Vejo no retrato aquele que fui. Retrato calado, imóvel e que tanto me diz sobre a vida. Envelheço todos os dias, e todos os dias todos envelhecem comigo. As pessoas mudam, os lugares mudam, dando a impressão de que nada muda.

Mas quando olho para meu retrato antigo e já não me reconheço nele, percebo que o tempo passou. Vejo em mim as marcas que o tempo me trouxe, o olhar já um pouco cansado por ter visto muito mais coisas ruins do que gostaria de ver. Vejo o corpo em mudança, e sua perecidade me salta aos olhos.

Sou aquele do dia 13 de maio do ano que nasci. Meu nascimento ficou para trás, minha infância ficou para trás. A juventude já vem passando me lembrando que eu também irei passar.

Os dias não são os mesmos dias. A cada manhã estou mais distante do meu eu daquele retrato. Daquele eu que me olha como se já soubesse o que serei. Meu velho retrato é só uma lembrança. E é só isso o que um dia serei.

08/01/2015

Daquele (ou deste) tempo.

Minhas saudades não são nostálgicas ou deprimentes. Felizmente nunca encontrei culpa nelas nem sinais de arrependimento aterrador. Se tenho saudades de algum ponto da vida é pela expectativa do que vivi depois daquilo. Tenho saudades de todos os momentos e de tudo o que me trouxe até aqui. Saudades das possibilidades que tive e de certa aproveitei.

Sinto saudades também do que vivo. Sempre tive uma comoção exagerada para me despedir dos meus dias e das situações. Do quarto de hotel onde não passei mais de três noites, de alguma estação de metrô onde fiz conexão, da rápida conversa que tive com algum transeunte para pedir informação. Sempre saio olhando para trás para gravar a última imagem daquilo ou daqueles que sei que nunca mais verei.

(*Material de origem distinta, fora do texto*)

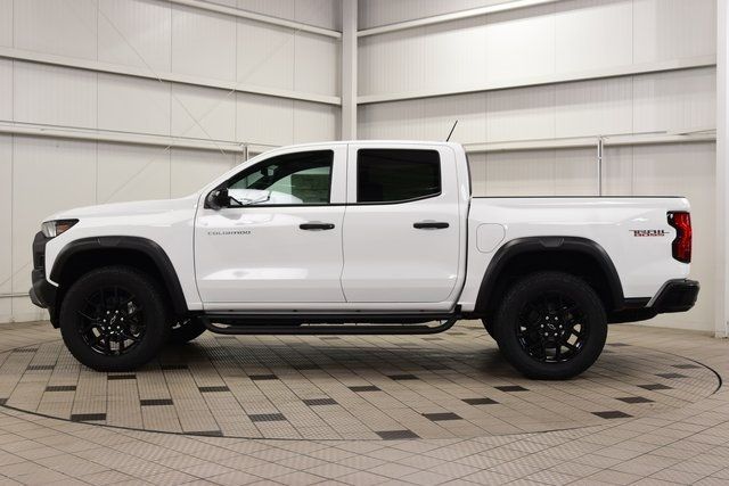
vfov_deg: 29.0
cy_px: 243
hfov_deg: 42.3
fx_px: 942
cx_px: 364
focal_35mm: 46
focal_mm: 31
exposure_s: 1/30
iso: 500
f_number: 7.1
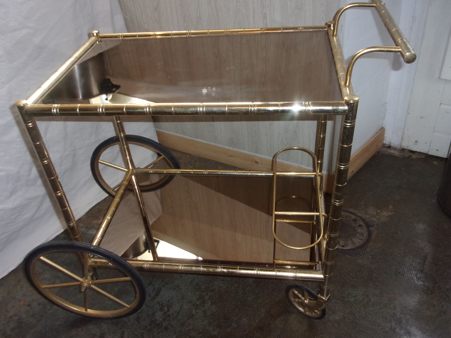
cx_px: 221
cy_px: 161
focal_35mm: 30
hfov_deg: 60.0
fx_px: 391
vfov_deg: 46.8
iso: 200
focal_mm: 5.1
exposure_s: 1/34
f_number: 3.9
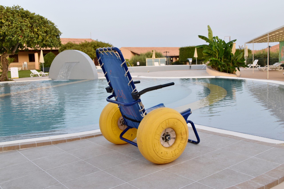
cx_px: 142
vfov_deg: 34.2
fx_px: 308
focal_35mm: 39
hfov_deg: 49.6
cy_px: 94
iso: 400
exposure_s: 1/200
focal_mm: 26
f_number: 7.1
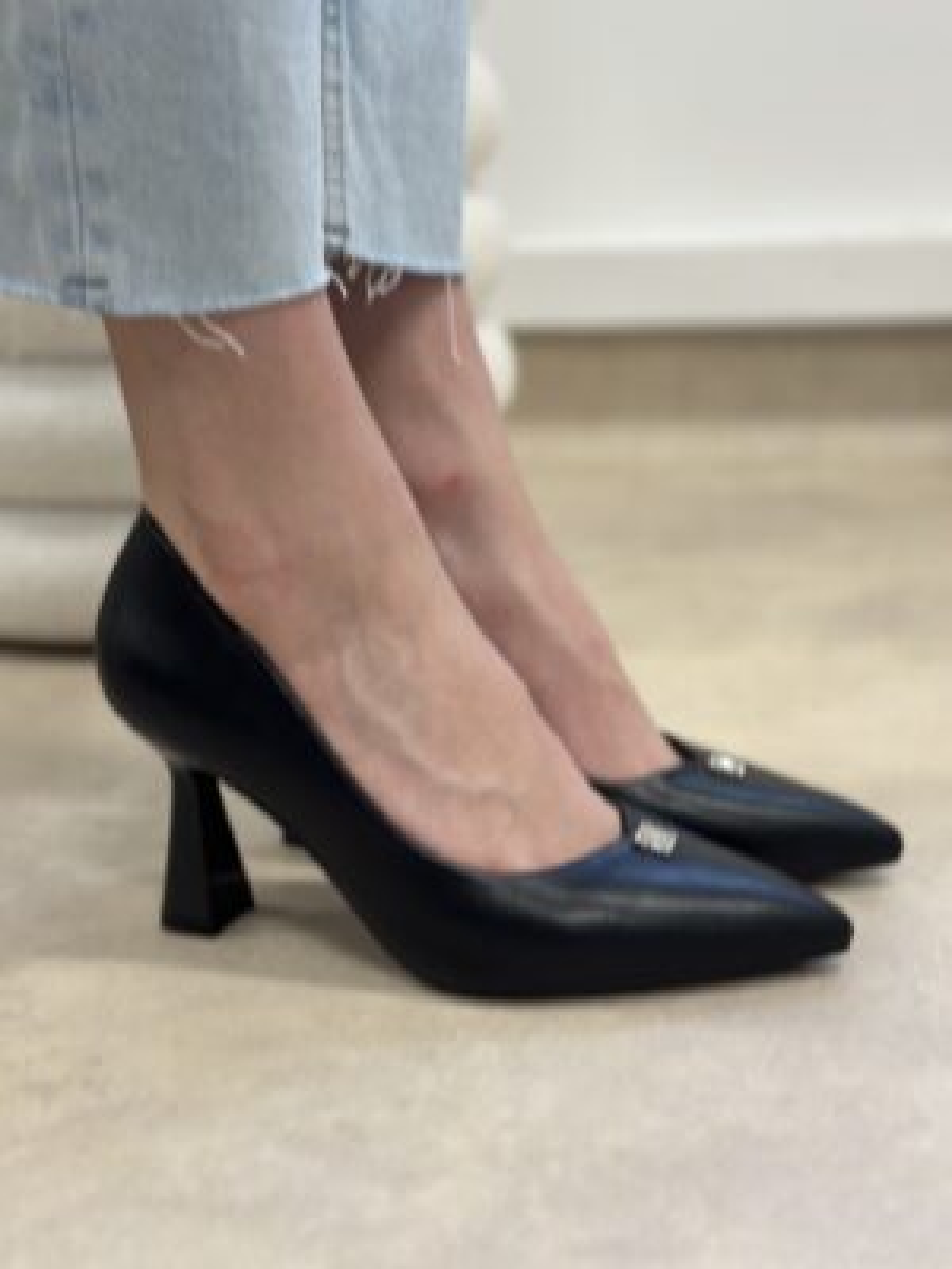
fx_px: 1760
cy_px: 634
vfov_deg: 39.7
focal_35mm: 48
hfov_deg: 30.3
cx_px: 476
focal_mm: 6.86
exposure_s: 1/50
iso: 80
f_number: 1.78
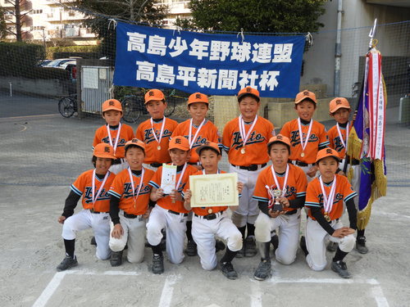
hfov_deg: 34.9
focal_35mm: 55
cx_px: 205
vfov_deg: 26.6
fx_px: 651
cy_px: 154
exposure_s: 1/160
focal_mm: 9.9
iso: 100
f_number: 4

A saudade me acompanha e me avisa do finito. Dói-me a despedida da vida, a contar dos dias a menos que me aproximam do fim. Só resta a mim seguir adiante com a alegria que me fornece o saber viver. Para que eu siga sentindo saudade. Para que um dia eu tenha saudade do hoje por também saber o que eu ainda vou viver.